The Zilver® PTX® by Cook Medical® is a bare metal stent that when deployed expands and opens up clogged arteries. What sets it apart from other stents is the drug Paclitaxel, which coats the stent. This drug is also used in chemotherapy treatments to fight various types of cancers such as breast, ovarian and lung. The stent opens up the arteries and the drug, which soaks up the cells of the arterial wall, prevents the re-narrowing of the arteries over time.

“We’ve used bare metal stents in the past, but many patients had rapid recurrence of their arterial blockages due to excessive tissue reaction to the presence of the stents,” said Dr. Hosam El-Sayed, an endovascular surgeon with Houston Methodist Hospital. “This new stent is the first to combine the mechanical support of a stent and a powerful drug to reduce the risk of future blockages.”

PAD is a chronic, progressive circulatory disease in which plaque builds up in the arteries that carry blood to the rest of the body.

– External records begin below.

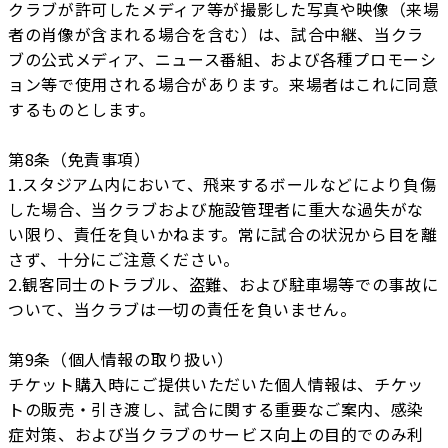
クラブが許可したメディア等が撮影した写真や映像（来場
者の肖像が含まれる場合を含む）は、試合中継、当クラ
ブの公式メディア、ニュース番組、および各種プロモーシ
ョン等で使用される場合があります。来場者はこれに同意
するものとします。
第8条（免責事項）
1.スタジアム内において、飛来するボールなどにより負傷
した場合、当クラブおよび施設管理者に重大な過失がな
い限り、責任を負いかねます。常に試合の状況から目を離
さず、十分にご注意ください。
2.観客同士のトラブル、盗難、および駐車場等での事故に
ついて、当クラブは一切の責任を負いません。
第9条（個人情報の取り扱い）
チケット購入時にご提供いただいた個人情報は、チケッ
トの販売・引き渡し、試合に関する重要なご案内、感染
症対策、および当クラブのサービス向上の目的でのみ利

Over time, the plaque can harden and narrow the arteries, restricting blood flow. This condition affects between 8 and 12 million Americans, even though some do not experience symptoms like pain or cramping in the lower extremities.

A four-year study of 479 patients found a 75 percent patency rate for those with the Zilver® PTX® compared to 58 percent who had the regular bare metal stents.

“This very exciting because these numbers are approaching the results with bypass surgery, which is an effective and long lasting open procedure, but is a much bigger operation with a much longer recovery time,” El-Sayed said. “This procedure can be done minimally-invasively and is a great leap forward in the treatment of the lower extremities disease because it offers marked improvement in the results of endovascular treatment of those patients.”